## WHAT THE TASK ASKS
Rewrite the lines from the beginning through the line containing "v(0, 42.65) *", substituting "skSegment" for every "skLineSegment" and leaving everything else as it is.
************
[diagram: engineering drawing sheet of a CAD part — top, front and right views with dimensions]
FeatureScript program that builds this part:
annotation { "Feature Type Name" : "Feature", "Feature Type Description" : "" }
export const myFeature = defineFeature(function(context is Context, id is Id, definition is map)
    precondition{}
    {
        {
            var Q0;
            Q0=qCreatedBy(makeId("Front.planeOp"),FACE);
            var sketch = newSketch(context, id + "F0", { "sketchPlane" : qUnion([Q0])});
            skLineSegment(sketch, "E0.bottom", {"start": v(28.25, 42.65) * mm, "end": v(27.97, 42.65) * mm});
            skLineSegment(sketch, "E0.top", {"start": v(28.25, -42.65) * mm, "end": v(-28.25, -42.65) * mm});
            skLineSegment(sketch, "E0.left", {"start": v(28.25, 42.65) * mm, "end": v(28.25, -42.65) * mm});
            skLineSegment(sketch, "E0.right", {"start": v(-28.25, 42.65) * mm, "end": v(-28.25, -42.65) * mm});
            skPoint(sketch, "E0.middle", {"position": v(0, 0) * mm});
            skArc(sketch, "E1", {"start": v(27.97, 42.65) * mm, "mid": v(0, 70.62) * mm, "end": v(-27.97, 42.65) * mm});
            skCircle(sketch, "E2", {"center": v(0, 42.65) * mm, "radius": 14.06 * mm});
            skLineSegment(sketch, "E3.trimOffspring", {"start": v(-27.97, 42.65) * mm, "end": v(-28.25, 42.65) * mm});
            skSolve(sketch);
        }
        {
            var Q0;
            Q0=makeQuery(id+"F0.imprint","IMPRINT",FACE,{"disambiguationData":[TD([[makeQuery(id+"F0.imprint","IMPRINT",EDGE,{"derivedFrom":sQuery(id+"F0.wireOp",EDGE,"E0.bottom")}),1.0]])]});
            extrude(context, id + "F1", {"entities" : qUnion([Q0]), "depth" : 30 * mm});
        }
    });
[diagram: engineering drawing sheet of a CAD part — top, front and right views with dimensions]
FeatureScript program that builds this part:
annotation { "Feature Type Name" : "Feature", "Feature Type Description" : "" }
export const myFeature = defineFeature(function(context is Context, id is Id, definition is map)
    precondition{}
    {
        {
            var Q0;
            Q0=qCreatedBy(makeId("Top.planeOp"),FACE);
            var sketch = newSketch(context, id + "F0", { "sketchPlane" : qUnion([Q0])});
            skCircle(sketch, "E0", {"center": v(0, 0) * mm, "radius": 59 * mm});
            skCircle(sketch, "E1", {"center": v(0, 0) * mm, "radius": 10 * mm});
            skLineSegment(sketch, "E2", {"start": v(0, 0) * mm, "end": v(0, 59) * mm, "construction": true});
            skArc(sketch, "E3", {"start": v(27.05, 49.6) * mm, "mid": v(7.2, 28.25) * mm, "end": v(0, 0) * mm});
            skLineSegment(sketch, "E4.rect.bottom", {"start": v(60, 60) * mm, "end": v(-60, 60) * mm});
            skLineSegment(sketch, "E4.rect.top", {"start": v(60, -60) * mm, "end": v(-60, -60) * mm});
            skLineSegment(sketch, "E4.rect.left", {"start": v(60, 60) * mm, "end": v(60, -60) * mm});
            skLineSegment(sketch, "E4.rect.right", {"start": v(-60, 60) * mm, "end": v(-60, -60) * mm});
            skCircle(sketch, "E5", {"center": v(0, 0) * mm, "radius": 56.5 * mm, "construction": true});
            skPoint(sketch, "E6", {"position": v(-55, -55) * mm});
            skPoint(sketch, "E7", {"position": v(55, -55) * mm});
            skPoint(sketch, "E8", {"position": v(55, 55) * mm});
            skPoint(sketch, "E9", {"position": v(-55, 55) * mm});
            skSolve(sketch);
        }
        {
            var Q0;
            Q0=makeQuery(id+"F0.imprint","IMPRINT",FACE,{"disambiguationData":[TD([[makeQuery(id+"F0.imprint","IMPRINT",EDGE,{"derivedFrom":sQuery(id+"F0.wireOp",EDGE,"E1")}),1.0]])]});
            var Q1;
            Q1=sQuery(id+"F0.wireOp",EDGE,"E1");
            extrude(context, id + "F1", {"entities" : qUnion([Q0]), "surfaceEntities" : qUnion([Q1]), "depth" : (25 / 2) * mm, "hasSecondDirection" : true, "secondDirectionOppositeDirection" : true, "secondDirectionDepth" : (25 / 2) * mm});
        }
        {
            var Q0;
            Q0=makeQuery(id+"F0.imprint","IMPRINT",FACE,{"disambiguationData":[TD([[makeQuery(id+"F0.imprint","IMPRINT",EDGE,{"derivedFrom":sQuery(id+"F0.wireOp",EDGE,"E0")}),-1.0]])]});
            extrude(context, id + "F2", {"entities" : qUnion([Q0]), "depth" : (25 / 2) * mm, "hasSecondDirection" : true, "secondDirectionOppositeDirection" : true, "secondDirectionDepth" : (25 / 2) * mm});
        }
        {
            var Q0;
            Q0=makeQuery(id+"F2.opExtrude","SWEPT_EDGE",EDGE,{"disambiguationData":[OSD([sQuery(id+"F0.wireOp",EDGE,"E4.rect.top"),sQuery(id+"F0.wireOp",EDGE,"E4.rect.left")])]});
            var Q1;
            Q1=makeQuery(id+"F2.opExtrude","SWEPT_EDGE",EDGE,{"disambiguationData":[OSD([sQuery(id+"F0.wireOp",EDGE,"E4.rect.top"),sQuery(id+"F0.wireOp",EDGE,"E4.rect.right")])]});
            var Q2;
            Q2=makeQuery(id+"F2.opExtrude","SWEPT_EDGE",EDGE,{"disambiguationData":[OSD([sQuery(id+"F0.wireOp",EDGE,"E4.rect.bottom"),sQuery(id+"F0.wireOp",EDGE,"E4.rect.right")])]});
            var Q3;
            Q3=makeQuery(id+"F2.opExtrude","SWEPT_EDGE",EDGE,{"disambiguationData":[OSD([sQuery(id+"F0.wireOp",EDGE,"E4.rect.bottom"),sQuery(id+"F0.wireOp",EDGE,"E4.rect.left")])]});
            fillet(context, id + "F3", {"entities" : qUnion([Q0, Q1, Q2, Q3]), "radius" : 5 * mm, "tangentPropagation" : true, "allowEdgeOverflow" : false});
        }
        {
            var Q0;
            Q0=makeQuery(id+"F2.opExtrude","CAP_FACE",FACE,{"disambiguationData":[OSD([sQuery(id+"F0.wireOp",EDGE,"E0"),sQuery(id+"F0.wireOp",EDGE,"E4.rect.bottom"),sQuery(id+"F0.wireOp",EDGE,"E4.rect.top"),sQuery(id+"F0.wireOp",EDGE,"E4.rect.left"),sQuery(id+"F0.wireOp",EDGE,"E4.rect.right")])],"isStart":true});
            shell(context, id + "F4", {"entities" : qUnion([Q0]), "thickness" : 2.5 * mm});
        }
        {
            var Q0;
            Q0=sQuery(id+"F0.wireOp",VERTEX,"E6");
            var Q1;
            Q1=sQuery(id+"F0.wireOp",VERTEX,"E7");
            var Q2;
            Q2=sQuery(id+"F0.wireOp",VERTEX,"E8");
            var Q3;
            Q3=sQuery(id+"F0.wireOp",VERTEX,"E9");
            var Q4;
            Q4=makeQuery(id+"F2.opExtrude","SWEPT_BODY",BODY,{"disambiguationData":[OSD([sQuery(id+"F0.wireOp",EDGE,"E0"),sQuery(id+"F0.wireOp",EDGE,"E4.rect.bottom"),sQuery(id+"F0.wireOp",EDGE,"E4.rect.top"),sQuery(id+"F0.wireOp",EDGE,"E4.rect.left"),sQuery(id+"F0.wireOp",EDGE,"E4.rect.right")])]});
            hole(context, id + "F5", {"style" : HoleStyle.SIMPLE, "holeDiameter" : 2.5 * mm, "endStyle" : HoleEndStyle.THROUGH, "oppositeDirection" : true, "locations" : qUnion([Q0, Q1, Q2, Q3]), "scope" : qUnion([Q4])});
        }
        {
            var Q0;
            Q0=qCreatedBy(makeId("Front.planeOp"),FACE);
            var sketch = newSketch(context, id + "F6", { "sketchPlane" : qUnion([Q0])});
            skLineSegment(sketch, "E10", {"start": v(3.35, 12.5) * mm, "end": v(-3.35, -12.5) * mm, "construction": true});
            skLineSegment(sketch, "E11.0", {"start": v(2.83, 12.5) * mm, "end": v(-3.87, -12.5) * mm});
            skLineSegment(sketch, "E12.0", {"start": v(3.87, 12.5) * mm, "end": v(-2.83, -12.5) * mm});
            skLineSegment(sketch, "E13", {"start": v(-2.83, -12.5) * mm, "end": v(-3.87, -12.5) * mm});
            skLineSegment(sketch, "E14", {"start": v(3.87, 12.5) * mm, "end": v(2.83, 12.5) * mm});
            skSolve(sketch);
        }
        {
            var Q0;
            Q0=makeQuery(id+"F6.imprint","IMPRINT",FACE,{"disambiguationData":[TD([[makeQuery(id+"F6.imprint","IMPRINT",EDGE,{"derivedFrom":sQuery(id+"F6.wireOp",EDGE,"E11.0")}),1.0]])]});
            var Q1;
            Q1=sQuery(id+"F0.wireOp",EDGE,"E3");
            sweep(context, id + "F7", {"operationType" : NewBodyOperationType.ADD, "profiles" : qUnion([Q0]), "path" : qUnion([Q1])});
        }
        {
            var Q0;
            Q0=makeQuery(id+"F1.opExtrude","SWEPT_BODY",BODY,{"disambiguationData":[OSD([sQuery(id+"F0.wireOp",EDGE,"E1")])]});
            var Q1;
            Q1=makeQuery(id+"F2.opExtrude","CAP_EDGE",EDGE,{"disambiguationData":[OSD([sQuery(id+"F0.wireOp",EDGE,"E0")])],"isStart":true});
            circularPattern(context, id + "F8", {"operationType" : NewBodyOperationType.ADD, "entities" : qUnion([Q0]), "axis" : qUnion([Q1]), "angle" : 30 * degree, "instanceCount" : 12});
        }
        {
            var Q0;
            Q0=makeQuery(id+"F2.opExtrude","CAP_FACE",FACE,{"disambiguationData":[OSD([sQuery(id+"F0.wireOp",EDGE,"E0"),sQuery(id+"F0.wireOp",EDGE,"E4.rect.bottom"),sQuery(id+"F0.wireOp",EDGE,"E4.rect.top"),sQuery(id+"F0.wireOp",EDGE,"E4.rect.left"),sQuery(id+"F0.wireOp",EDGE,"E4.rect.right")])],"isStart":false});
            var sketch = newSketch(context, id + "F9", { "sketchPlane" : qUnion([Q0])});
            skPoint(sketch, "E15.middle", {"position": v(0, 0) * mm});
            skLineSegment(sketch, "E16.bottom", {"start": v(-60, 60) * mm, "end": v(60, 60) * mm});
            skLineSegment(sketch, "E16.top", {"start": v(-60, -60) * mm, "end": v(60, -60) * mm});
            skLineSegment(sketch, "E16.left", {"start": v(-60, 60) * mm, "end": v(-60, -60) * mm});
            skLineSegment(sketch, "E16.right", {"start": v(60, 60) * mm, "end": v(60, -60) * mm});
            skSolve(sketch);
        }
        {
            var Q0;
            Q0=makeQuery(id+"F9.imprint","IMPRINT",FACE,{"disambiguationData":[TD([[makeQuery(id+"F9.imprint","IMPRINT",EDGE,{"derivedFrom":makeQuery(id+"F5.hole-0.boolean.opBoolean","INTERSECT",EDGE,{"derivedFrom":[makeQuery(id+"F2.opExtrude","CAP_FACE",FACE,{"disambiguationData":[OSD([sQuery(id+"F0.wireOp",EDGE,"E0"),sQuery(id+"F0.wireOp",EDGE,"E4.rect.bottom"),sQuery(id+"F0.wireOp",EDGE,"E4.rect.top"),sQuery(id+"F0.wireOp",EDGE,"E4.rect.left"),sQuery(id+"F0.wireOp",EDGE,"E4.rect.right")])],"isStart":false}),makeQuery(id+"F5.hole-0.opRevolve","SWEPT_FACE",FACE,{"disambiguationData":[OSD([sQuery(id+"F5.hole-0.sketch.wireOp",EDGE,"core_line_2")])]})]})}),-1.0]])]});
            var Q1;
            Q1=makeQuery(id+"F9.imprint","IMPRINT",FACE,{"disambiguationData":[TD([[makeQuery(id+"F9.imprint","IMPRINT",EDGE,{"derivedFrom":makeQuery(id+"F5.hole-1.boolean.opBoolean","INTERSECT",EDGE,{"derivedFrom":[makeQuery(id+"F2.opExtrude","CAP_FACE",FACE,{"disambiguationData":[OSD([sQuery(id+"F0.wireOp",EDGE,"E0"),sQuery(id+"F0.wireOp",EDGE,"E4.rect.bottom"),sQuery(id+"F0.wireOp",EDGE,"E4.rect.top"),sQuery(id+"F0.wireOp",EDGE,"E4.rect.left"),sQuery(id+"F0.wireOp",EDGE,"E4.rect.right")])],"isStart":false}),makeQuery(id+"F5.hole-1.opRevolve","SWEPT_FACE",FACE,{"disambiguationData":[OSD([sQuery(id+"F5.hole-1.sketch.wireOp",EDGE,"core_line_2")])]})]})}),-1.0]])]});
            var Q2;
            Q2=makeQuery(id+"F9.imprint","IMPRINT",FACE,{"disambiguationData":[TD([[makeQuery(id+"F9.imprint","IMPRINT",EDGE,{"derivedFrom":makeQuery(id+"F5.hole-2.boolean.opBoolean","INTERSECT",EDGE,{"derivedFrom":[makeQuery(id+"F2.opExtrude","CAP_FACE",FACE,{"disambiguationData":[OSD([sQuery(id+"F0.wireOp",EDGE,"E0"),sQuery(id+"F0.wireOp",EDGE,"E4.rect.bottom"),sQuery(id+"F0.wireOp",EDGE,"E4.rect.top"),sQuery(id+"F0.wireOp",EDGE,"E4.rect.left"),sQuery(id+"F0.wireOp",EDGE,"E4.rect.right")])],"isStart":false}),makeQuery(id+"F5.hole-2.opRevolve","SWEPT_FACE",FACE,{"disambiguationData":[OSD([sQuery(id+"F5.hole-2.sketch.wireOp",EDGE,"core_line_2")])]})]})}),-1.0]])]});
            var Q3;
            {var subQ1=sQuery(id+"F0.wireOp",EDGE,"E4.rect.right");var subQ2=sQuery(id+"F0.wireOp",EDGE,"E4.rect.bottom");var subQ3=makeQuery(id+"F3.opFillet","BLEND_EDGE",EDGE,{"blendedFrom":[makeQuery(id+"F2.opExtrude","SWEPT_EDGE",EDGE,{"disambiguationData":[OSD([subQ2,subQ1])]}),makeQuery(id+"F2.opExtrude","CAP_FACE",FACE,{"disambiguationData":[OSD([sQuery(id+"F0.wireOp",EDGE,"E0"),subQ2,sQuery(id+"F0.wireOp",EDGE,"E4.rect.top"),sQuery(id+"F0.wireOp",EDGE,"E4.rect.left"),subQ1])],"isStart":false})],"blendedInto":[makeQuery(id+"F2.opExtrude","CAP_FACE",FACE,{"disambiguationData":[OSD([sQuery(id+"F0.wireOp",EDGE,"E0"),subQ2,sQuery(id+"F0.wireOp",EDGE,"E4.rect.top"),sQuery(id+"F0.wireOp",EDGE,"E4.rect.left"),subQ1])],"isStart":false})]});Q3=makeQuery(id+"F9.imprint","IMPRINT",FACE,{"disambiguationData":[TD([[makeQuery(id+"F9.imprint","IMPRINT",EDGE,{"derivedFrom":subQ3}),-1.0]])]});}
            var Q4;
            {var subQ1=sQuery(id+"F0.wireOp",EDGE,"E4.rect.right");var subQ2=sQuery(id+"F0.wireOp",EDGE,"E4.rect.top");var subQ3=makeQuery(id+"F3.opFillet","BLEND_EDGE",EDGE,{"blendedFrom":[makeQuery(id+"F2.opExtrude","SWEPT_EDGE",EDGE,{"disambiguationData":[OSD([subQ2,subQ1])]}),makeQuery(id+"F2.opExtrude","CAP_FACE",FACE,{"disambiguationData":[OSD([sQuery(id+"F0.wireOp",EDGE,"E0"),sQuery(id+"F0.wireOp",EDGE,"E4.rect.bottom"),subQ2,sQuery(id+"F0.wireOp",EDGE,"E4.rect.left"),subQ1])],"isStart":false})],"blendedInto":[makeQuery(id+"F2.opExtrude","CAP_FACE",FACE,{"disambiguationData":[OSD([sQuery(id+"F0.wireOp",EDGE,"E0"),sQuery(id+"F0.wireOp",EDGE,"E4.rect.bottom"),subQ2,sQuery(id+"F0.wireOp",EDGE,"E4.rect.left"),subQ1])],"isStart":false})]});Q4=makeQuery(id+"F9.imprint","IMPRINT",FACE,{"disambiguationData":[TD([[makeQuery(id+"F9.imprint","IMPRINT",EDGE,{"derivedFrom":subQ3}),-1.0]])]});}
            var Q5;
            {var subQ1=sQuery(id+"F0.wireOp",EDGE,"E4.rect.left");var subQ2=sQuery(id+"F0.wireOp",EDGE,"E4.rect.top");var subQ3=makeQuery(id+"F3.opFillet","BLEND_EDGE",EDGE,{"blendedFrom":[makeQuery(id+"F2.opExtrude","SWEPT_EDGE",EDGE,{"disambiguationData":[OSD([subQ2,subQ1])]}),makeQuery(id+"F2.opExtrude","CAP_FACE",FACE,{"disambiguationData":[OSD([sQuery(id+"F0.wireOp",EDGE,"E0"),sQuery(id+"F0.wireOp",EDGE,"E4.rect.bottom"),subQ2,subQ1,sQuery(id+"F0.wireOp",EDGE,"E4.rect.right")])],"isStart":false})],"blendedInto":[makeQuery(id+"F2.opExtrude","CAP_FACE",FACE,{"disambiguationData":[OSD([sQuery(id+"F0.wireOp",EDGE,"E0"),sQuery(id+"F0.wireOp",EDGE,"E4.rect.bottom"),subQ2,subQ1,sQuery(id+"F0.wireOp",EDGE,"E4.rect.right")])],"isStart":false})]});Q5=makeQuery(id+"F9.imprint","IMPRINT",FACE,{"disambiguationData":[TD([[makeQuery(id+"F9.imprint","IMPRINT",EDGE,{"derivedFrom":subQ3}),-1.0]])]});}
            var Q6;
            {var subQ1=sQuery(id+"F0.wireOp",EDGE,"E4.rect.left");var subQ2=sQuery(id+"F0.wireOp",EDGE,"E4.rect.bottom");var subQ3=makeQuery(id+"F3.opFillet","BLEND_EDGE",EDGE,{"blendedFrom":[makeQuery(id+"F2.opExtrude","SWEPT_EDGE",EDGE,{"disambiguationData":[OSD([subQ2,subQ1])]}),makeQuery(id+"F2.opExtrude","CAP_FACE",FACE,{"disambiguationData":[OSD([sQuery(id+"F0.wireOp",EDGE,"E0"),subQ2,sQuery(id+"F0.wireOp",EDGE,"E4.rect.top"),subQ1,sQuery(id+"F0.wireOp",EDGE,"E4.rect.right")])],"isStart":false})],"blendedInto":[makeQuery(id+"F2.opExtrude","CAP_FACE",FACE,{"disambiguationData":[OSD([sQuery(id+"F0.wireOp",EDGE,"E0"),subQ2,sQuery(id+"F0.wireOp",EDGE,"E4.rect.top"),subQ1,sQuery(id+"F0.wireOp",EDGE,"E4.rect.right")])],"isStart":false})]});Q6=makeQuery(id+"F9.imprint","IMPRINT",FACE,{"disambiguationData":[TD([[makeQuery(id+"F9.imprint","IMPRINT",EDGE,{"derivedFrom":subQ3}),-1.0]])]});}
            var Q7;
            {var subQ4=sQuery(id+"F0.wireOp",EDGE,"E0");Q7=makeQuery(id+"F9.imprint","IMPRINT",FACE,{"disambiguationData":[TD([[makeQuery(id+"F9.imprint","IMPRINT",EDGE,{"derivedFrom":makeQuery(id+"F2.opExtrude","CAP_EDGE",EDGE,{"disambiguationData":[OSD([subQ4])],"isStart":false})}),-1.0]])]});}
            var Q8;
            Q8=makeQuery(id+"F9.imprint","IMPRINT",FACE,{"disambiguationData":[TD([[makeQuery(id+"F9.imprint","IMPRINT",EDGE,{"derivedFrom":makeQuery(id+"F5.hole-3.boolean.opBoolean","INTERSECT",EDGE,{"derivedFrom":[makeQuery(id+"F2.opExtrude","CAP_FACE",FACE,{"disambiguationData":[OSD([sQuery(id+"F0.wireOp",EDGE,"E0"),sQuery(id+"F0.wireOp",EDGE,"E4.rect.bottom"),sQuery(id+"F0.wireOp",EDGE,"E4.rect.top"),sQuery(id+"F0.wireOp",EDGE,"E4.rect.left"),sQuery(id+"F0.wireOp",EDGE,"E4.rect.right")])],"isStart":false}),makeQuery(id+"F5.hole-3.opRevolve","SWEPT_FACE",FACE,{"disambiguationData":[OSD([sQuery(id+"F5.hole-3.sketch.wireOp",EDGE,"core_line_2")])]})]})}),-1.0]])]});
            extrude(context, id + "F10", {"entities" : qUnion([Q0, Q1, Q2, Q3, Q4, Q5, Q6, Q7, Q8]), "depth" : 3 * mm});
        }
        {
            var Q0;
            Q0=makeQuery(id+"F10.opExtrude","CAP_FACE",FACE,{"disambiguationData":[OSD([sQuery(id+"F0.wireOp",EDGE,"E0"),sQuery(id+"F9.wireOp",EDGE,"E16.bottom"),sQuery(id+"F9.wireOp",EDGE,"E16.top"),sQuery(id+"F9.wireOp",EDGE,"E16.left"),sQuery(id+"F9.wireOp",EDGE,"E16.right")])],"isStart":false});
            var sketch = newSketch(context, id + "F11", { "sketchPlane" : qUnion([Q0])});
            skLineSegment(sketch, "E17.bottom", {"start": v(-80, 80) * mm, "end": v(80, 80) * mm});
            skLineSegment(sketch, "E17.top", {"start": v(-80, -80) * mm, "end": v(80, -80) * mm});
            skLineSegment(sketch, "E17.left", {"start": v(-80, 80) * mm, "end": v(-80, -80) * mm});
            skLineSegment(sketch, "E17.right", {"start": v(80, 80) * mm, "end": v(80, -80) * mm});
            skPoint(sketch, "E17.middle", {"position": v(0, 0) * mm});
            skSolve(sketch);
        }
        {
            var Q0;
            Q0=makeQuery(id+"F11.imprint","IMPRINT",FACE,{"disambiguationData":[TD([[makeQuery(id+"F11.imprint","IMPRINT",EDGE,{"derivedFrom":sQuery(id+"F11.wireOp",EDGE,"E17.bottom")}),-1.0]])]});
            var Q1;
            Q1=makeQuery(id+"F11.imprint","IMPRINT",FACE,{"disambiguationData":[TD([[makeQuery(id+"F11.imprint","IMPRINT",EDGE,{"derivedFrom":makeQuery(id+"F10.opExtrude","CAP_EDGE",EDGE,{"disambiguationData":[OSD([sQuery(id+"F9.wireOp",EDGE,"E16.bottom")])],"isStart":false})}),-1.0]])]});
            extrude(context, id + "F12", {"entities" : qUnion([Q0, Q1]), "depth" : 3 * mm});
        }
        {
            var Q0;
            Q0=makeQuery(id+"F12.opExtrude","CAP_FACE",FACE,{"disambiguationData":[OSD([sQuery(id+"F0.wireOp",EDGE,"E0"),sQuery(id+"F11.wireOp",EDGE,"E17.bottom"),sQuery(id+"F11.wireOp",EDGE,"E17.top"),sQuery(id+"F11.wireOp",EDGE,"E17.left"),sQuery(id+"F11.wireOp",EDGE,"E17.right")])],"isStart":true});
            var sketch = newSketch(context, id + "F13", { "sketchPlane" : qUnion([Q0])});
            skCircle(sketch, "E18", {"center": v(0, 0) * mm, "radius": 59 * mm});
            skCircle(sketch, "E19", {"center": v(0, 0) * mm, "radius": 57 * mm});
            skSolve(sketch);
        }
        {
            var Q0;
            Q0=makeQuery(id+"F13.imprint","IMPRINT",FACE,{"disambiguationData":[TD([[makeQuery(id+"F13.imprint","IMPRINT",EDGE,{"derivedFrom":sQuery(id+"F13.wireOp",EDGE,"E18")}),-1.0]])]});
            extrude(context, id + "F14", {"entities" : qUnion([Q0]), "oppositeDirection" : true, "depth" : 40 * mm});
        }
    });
************
## EXERCISE SOLUTION
[diagram: engineering drawing sheet of a CAD part — top, front and right views with dimensions]
FeatureScript program that builds this part:
annotation { "Feature Type Name" : "Feature", "Feature Type Description" : "" }
export const myFeature = defineFeature(function(context is Context, id is Id, definition is map)
    precondition{}
    {
        {
            var Q0;
            Q0=qCreatedBy(makeId("Front.planeOp"),FACE);
            var sketch = newSketch(context, id + "F0", { "sketchPlane" : qUnion([Q0])});
            skSegment(sketch, "E0.bottom", {"start": v(28.25, 42.65) * mm, "end": v(27.97, 42.65) * mm});
            skSegment(sketch, "E0.top", {"start": v(28.25, -42.65) * mm, "end": v(-28.25, -42.65) * mm});
            skSegment(sketch, "E0.left", {"start": v(28.25, 42.65) * mm, "end": v(28.25, -42.65) * mm});
            skSegment(sketch, "E0.right", {"start": v(-28.25, 42.65) * mm, "end": v(-28.25, -42.65) * mm});
            skPoint(sketch, "E0.middle", {"position": v(0, 0) * mm});
            skArc(sketch, "E1", {"start": v(27.97, 42.65) * mm, "mid": v(0, 70.62) * mm, "end": v(-27.97, 42.65) * mm});
            skCircle(sketch, "E2", {"center": v(0, 42.65) * mm, "radius": 14.06 * mm});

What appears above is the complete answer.